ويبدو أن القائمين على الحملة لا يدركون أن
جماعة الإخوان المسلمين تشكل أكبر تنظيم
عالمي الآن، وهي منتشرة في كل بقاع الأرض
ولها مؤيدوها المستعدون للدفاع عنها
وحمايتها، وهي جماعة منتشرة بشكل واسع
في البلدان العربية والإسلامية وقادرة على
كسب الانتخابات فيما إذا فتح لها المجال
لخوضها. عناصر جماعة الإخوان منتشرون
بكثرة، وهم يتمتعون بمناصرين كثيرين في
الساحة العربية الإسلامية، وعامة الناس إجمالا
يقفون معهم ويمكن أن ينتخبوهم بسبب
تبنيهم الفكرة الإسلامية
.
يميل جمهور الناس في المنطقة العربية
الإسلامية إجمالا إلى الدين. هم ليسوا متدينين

++++

- **TO-DO ITEM**:
Pull out the lines of the listing above, from its first line through the line containing "كسب الانتخابات فيما إذا فتح لها المجال", inclusive, and reproduce them word for word.

- **EXERCISE SOLUTION**:
ويبدو أن القائمين على الحملة لا يدركون أن
جماعة الإخوان المسلمين تشكل أكبر تنظيم
عالمي الآن، وهي منتشرة في كل بقاع الأرض
ولها مؤيدوها المستعدون للدفاع عنها
وحمايتها، وهي جماعة منتشرة بشكل واسع
في البلدان العربية والإسلامية وقادرة على
كسب الانتخابات فيما إذا فتح لها المجال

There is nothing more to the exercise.